■ **Input for this task**:
= = =

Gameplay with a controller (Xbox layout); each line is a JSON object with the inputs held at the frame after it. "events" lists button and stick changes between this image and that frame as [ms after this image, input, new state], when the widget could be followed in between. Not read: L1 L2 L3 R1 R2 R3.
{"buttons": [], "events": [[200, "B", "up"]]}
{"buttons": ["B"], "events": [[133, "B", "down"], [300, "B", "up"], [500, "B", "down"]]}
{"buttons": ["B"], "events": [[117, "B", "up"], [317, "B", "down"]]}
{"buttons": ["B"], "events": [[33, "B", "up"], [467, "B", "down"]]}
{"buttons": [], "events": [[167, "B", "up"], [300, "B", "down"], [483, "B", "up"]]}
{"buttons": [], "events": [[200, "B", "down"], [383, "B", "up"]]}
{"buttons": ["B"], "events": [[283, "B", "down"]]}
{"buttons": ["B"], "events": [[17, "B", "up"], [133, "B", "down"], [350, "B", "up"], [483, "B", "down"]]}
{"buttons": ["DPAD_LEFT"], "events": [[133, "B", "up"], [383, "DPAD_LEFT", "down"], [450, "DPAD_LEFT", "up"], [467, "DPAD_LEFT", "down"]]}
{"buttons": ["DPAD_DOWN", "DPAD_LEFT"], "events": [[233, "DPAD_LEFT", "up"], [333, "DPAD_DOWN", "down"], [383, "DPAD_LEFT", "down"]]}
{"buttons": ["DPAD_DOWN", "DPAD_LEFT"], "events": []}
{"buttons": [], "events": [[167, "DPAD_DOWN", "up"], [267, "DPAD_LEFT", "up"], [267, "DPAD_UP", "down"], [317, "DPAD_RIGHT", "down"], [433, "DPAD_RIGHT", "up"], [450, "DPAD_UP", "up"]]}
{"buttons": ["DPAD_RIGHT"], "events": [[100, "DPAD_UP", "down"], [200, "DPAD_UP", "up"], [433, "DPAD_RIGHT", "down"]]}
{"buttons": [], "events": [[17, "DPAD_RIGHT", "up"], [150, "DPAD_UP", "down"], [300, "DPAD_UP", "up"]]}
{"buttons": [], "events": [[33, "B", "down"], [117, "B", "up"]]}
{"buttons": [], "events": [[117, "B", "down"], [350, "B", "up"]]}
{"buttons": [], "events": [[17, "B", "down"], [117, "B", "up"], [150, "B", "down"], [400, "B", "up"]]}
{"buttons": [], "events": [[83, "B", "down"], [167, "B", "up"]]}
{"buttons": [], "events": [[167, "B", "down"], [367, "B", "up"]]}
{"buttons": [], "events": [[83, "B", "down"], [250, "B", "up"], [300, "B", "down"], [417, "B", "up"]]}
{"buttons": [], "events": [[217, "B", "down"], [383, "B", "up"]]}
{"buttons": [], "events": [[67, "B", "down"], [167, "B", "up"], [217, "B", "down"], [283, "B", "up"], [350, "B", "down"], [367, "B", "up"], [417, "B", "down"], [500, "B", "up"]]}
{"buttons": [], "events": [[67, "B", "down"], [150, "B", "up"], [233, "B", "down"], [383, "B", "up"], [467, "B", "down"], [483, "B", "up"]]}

= = =

■ **Your objective**: Reproduce the full block of data exactly, omitting nothing.

■ **Answer to the problem**:
Gameplay with a controller (Xbox layout); each line is a JSON object with the inputs held at the frame after it. "events" lists button and stick changes between this image and that frame as [ms after this image, input, new state], when the widget could be followed in between. Not read: L1 L2 L3 R1 R2 R3.
{"buttons": [], "events": [[200, "B", "up"]]}
{"buttons": ["B"], "events": [[133, "B", "down"], [300, "B", "up"], [500, "B", "down"]]}
{"buttons": ["B"], "events": [[117, "B", "up"], [317, "B", "down"]]}
{"buttons": ["B"], "events": [[33, "B", "up"], [467, "B", "down"]]}
{"buttons": [], "events": [[167, "B", "up"], [300, "B", "down"], [483, "B", "up"]]}
{"buttons": [], "events": [[200, "B", "down"], [383, "B", "up"]]}
{"buttons": ["B"], "events": [[283, "B", "down"]]}
{"buttons": ["B"], "events": [[17, "B", "up"], [133, "B", "down"], [350, "B", "up"], [483, "B", "down"]]}
{"buttons": ["DPAD_LEFT"], "events": [[133, "B", "up"], [383, "DPAD_LEFT", "down"], [450, "DPAD_LEFT", "up"], [467, "DPAD_LEFT", "down"]]}
{"buttons": ["DPAD_DOWN", "DPAD_LEFT"], "events": [[233, "DPAD_LEFT", "up"], [333, "DPAD_DOWN", "down"], [383, "DPAD_LEFT", "down"]]}
{"buttons": ["DPAD_DOWN", "DPAD_LEFT"], "events": []}
{"buttons": [], "events": [[167, "DPAD_DOWN", "up"], [267, "DPAD_LEFT", "up"], [267, "DPAD_UP", "down"], [317, "DPAD_RIGHT", "down"], [433, "DPAD_RIGHT", "up"], [450, "DPAD_UP", "up"]]}
{"buttons": ["DPAD_RIGHT"], "events": [[100, "DPAD_UP", "down"], [200, "DPAD_UP", "up"], [433, "DPAD_RIGHT", "down"]]}
{"buttons": [], "events": [[17, "DPAD_RIGHT", "up"], [150, "DPAD_UP", "down"], [300, "DPAD_UP", "up"]]}
{"buttons": [], "events": [[33, "B", "down"], [117, "B", "up"]]}
{"buttons": [], "events": [[117, "B", "down"], [350, "B", "up"]]}
{"buttons": [], "events": [[17, "B", "down"], [117, "B", "up"], [150, "B", "down"], [400, "B", "up"]]}
{"buttons": [], "events": [[83, "B", "down"], [167, "B", "up"]]}
{"buttons": [], "events": [[167, "B", "down"], [367, "B", "up"]]}
{"buttons": [], "events": [[83, "B", "down"], [250, "B", "up"], [300, "B", "down"], [417, "B", "up"]]}
{"buttons": [], "events": [[217, "B", "down"], [383, "B", "up"]]}
{"buttons": [], "events": [[67, "B", "down"], [167, "B", "up"], [217, "B", "down"], [283, "B", "up"], [350, "B", "down"], [367, "B", "up"], [417, "B", "down"], [500, "B", "up"]]}
{"buttons": [], "events": [[67, "B", "down"], [150, "B", "up"], [233, "B", "down"], [383, "B", "up"], [467, "B", "down"], [483, "B", "up"]]}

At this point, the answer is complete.